Six midwives, including three midwifery students, and three patients sued the state of Hawaii yesterday after the government last year prohibited birth workers without a specific midwifery license from providing maternal healthcare. The lawsuit by the Center for Reproductive Rights, claims that state lawmakers have criminalized Indigenous birthing customs and hollowed out medical care for pregnant women and families across Hawaii. The lawsuit, one of the first major legal challenges designed to protect Native Hawaiian healing practices, comes amid renewed calls for Indigenous self-governance after the Maui wildfires of August 2023.

Climate check: Did a marine heatwave cause 7,000 humpback whales to starve to death?

In 1972, a humpback whale nicknamed Festus was first spotted off the mountainous coast of south-east Alaska. He returned each summer for 44 years, entertaining whale watchers, local people and biologists. But in June 2016, Festus was found floating dead in Glacier Bay national park. The primary cause of death was starvation, which scientists believe was likely caused by the most extreme marine heatwave on record. New research, published today by Royal Society Open Science shows the humpback population in the North Pacific declined by 20% between 2013 and 2021 after warmer water upended the ecosystem.

Last Thing: Everyone Knows That – can you identify the lost 80s hit baffling the internet?

It’s only 17 seconds long, and sounds a bit like 80s-era Genesis playing at the bottom of a swimming pool.
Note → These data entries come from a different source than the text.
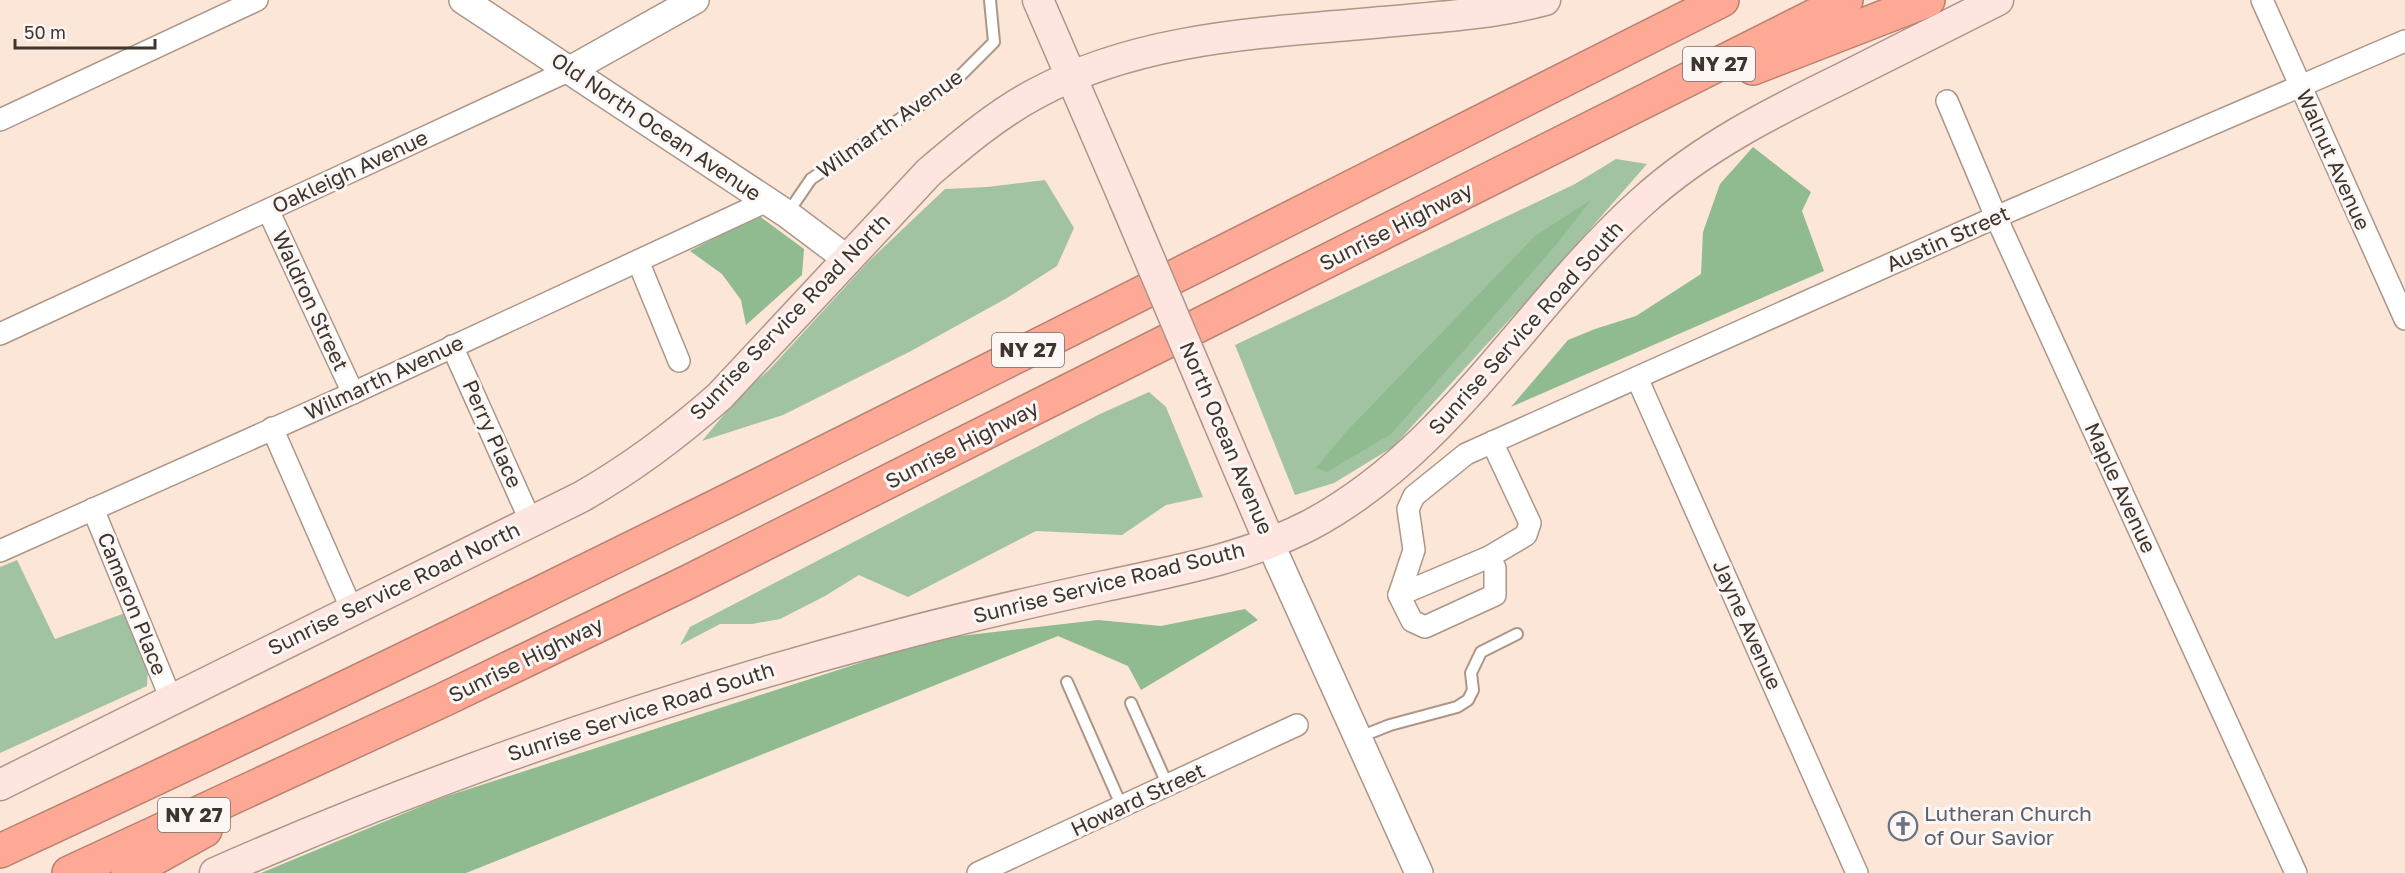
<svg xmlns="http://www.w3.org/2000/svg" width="2405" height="873" font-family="'Golos Text',sans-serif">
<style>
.green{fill:#a2c3a1}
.forest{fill:#90ba90}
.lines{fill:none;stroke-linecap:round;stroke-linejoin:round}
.service-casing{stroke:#ab9688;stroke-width:14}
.minor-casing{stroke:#ab9688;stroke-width:24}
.tertiary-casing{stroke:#ab9688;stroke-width:30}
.secondary-casing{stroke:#ab9688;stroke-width:33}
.motorway-casing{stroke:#ba8071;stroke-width:36}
.service{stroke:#fff;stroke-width:10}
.minor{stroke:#fff;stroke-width:21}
.tertiary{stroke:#fff;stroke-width:27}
.secondary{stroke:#fee5df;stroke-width:30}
.motorway{stroke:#fda995;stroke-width:33}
.secondary-bridge-casing{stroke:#ab9688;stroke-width:33;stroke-linecap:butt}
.secondary-bridge{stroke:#fee5df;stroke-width:30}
.labels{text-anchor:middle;stroke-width:6;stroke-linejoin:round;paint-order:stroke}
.shield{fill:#fcf7f4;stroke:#776f6a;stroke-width:1.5}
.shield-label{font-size:20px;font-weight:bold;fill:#3e352f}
.street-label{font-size:21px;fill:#3e352f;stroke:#fcf7f4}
.worship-label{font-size:21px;fill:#5b616d;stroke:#fcf7f4;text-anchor:start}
</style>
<rect width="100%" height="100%" fill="#fce6d7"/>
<!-- green -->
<g class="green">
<path d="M1616,159L1647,164L1542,284L1393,447L1334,483L1295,495L1235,345L1575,184Z"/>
<path d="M1045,180L1074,228L1057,266L1007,298L911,351L783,415L702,441L741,394L769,370L868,262L945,189L987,187Z"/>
<path d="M1149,392L1166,407L1203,497L1166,505L1122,535L1036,531L908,597L859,575L825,596L780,619L752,624H720L680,645L690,627L1100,414Z"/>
<path d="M17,560L55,639L125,613L148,666L147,686L0,753V567Z"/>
</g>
<!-- forest -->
<g class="forest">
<path d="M1753,147L1811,192L1802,211L1824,271L1511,407L1568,340L1595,329L1636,316L1701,274L1703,232L1720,184Z"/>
<path d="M1591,200L1556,245L1391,434L1327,472L1316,468L1346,432L1535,236Z"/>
<path d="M758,215L804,249L802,275L746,325L741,300L722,274L690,251Z"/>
<path d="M1245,609L1258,620L1141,690L1128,666L1058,636L466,873H261L441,798L934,639L1098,620L1161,626Z"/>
</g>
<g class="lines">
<!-- service casing -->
<g class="service-casing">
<g id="service">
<path d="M787,214L811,179L953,83L994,42L990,0"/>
<path d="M1067,682L1122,807"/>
<path d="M1131,703L1168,786"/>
<path d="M1357,738L1390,725L1457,707L1468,700L1473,690L1471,673L1481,652L1517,634"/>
</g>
</g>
<!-- minor casing -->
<g class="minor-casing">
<g id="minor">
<path d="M2262,0L2405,319"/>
<path d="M1947,101L1996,217L2296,873"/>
<path d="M0,120L257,0"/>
<path d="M268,210L353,393"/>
<path d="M638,261L679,361"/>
<path d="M0,334L570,70"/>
<path d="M452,346L531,522"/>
<path d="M1637,378L1857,873"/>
<path d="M272,428L352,610"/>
<path d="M93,509L171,699"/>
<path d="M0,551L353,393L767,201"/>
<path d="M1489,557L1495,568V595L1425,627L1412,621L1399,595L1414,550L1408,509L1414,496L1466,454L1996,217L2405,41"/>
<path d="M1399,595L1489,557L1526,535L1530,523L1492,442"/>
<path d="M978,873L1297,725"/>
</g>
</g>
<!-- tertiary casing -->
<g class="tertiary-casing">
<g id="tertiary">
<path d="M463,0L787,214L847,259"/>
<path d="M570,70L695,0"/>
<path d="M1270,543L1419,873"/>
</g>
</g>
<!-- secondary casing -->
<g class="secondary-casing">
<g id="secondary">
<path d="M1038,0L1124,199"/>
<path d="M1218,421L1270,543"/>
<path d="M0,785L581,497C632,468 676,435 720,396L929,172C962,144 996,115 1035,94C1142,36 1265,33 1383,22C1438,17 1492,14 1545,0"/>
<path d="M215,873C433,777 657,699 887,638C960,618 1032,602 1105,586C1175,571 1246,558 1310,525C1451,450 1528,303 1644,200C1703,147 1773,112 1843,78C1895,52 1946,26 1998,0"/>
</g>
</g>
<!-- motorway casing -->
<g class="motorway-casing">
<g id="motorway">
<path d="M1753,68L1928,0"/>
<path d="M0,851C581,582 1150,288 1722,0"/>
<path d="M69,873L443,700L688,582L1846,0"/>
<path d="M128,873L205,830"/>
</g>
</g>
<!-- service -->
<use href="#service" class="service"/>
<!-- minor -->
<use href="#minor" class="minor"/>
<!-- tertiary -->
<use href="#tertiary" class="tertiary"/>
<!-- secondary -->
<use href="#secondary" class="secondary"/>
<!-- motorway -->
<use href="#motorway" class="motorway"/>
<!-- secondary-bridge casing -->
<g class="secondary-bridge-casing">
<path id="secondary-bridge" d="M1124,199L1218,421"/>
</g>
<!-- secondary-bridge -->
<use href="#secondary-bridge" class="secondary-bridge"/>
</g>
<!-- icons -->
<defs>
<g id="church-ring" transform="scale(1.5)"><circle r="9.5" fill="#fcf7f4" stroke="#6b7280" stroke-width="1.5"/><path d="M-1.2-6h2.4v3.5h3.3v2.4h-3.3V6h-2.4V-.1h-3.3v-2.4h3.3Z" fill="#6b7280"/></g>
</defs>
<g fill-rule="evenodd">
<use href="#church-ring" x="1903" y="826"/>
</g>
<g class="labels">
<!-- shield labels -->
<g class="shield">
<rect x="1683" y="47" width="72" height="34" rx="4.5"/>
<rect x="992" y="333" width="72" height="34" rx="4.5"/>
<rect x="158" y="798" width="72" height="34" rx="4.5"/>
</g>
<g class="shield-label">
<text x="1719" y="71">NY 27</text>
<text x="1028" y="357">NY 27</text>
<text x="194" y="822">NY 27</text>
</g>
<!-- street labels -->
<g class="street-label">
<text transform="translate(890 124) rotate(-35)" y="7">Wilmarth Avenue</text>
<text transform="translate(656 127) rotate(34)" y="7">Old North Ocean Avenue</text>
<text transform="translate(2333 160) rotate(66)" y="7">Walnut Avenue</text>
<text transform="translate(350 172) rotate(-25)" y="7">Oakleigh Avenue</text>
<text transform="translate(1396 227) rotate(-27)" y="7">Sunrise Highway</text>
<text transform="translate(1948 239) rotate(-24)" y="7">Austin Street</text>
<text transform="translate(310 301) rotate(65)" y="7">Waldron Street</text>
<text transform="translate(790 317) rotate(-46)" y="7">Sunrise Service Road North</text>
<text transform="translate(1526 328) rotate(-48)" y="7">Sunrise Service Road South</text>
<text transform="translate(384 378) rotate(-25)" y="7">Wilmarth Avenue</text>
<text transform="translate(492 434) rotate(66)" y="7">Perry Place</text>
<text transform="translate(1226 438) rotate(67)" y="7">North Ocean Avenue</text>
<text transform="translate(962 445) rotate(-27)" y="7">Sunrise Highway</text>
<text transform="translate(2120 488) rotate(65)" y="7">Maple Avenue</text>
<text transform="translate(1109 583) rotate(-14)" y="7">Sunrise Service Road South</text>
<text transform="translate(394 589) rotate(-26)" y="7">Sunrise Service Road North</text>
<text transform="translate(132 604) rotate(68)" y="7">Cameron Place</text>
<text transform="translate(1747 625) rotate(66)" y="7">Jayne Avenue</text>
<text transform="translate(526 660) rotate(-26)" y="7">Sunrise Highway</text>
<text transform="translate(641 712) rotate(-18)" y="7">Sunrise Service Road South</text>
<text transform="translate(1138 800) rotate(-25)" y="7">Howard Street</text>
</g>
<!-- worship labels -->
<g class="worship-label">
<text x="1924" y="821">Lutheran Church<tspan x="1924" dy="24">of Our Savior</tspan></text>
</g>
</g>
<!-- scale -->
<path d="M15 39v9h140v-9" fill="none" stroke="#3e352f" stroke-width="3"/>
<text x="24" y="39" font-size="18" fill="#3e352f" stroke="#fcf7f4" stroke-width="4.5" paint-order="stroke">50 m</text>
</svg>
But this snippet of bouncy yet sonically degraded pop has become one of the biggest and most enduring musical mysteries on the internet. The clip was uploaded in 2021 by someone called Carl92, who wanted to know if anyone could identify it. “I don’t remember its origin,” he wrote on a site called WatZatSong, saying he found it “between a bunch of very old files in a DVD backup … it sounds somewhat familiar to me.”

Entire online communities have developed around naming this 17-second snippet of catchy pop – and three years after it was uploaded no one has solved the mystery.